As I reflect back on "The days of summer" (evidenced by my last post re summer's shades of green and how I'm missing them), I continue to be struck by two profound "patriotic teaching moments". One goes back to the very beginning of summer ... the heralding in of the season with the Boston Pops annual Fourth of July "fireworks spectacular". This year, because of weather, it was aired on the 3rd and frankly, having watched them since their inception in 1974, I found it to be one of the best, most enjoyable, and most "American" celebrations in the tradition's history. Not bad for the dress rehearsal that turned into the real thing because of circulating summer storms. Not bad in spite of the fact that, because of the those storms, the live traditional airing of the 1812 overture was curtailed and was replaced by last year's recorded version which was played AFTER the fireworks display (again, due to weather).
The entertainment line-up was pure Americana pleasure ... from its inclusion of America's favorite Broadway hits and the traditional patriotic sing-along to the appearance of the iconic Beach Boys. The Beach Boys, now captained by original band member Mike Love (that's another story for another post ... but he is the holder of the "Beach Boys" name), are the true "boys of summer" and are, after so many years of performing on the 4th at the Washington Mall (a great show that, experienced live, is the memory of a lifetime) really emblematic of America's 4th of July celebration - wherever they perform on that day.
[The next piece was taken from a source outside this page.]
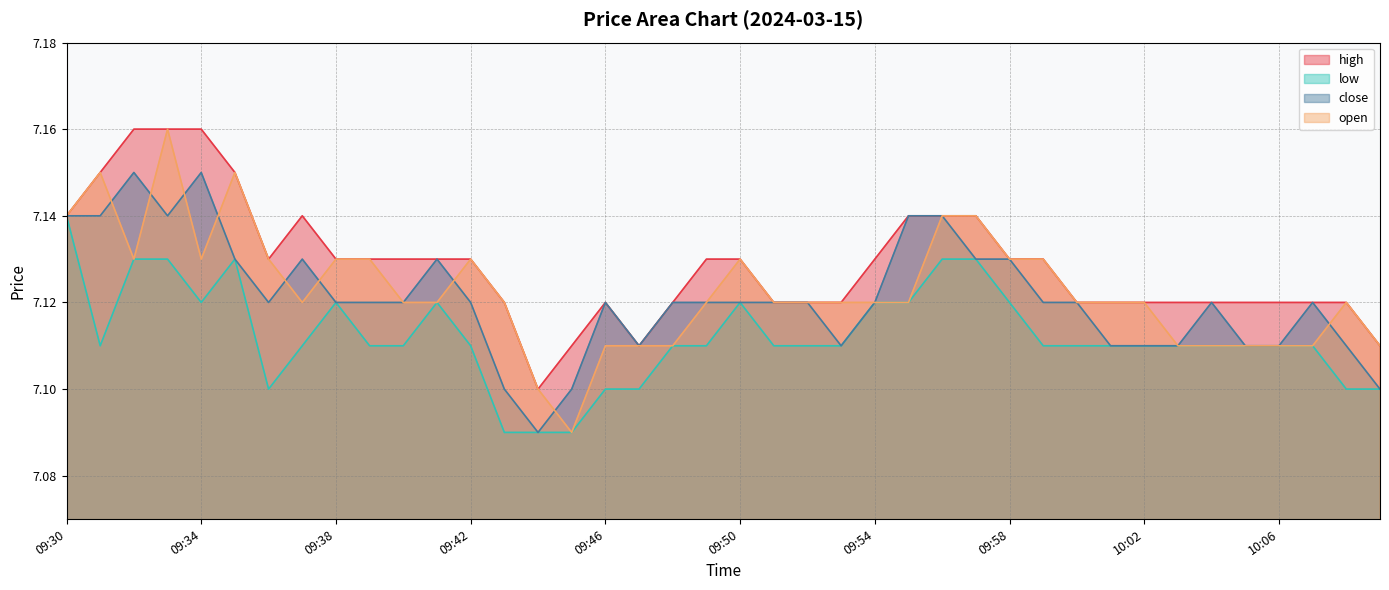

What is the lowest value of the open series?

7.1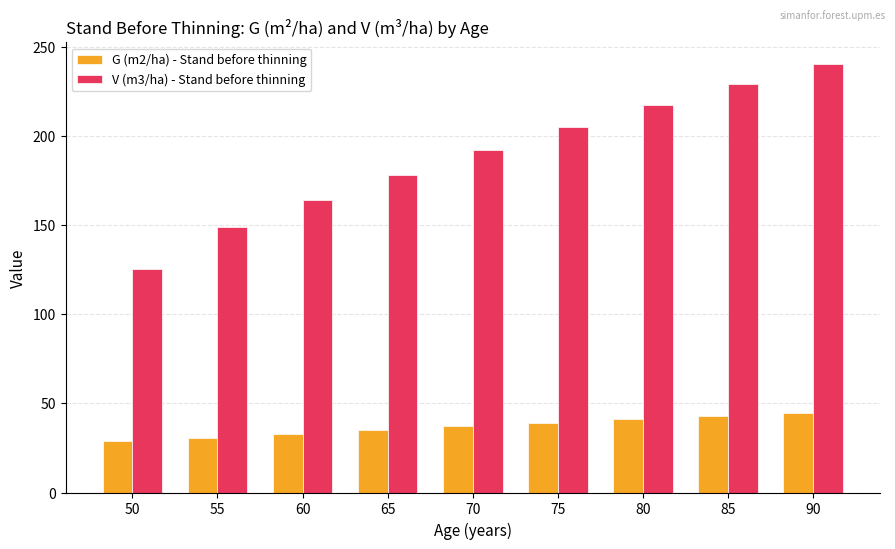

What is the sum of the V (m3/ha) - Stand before thinning values at 70 and 85?

421.5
Anoher highlight was the introduction of a newly commissioned Boston Pops arrangement of the Star Spangled Banner. It's performance was to commemorate the 200th anniversary of the writing of our National Anthem by lawyer Francis Scott Key while he was on shipboard just outside Baltimore Harbor, witnessing the action that took place with the British at the Battle of Fort McHenry during the War of 1812. ( As part of the arrangement, Massachusetts Governor, Deval Patrick, was to read the history of the Star Spangled Banner, that reading to include Francis Scott's Key "account" of how our "Flag was still there" after "the rockets red glare and the bombs bursting in air". The "poem" penned by Key would not officially become our National Anthem until designated as such by an Act of Congress on March 3, 1931.)
During a pre-show interview, Governor Patrick was interviewed about his upcoming performance. During that interview, he was wearing a baseball cap. I remember thinking: "Please tell me he's going to remove it prior to the live performance". (I later found out I wasn't the only one thinking along those lines.) Then came the live performance ... and to my horror ... for the reading of the narrative, the hat stayed on. If that was the end of the story ... my wrath would have been expressed here. But instead ... as the Boston Pops launched into its rendition of our National Anthem, Governor Patrick very purposefully and respectfully removed his cap and placed it under his arm. I thought: "That is one teaching moment ... if the cap had not been sitting on his head, the teaching moment - that a man's hat (unless he's a member of the military in uniform) is always removed for the playing of "The Star Spangled Banner". Well done, Governor Patrick ... and I hope all young men wearing baseball caps took note and followed suit. And will remember it into the future. (Hopefully, into the current football season at least!)
It seems I wasn't the only one who found this year's celebration "spectacular". The broadcast received an Emmy Award for "Outstanding Special Event Coverage" by The National Academy of Television Arts & Sciences for Boston/New England.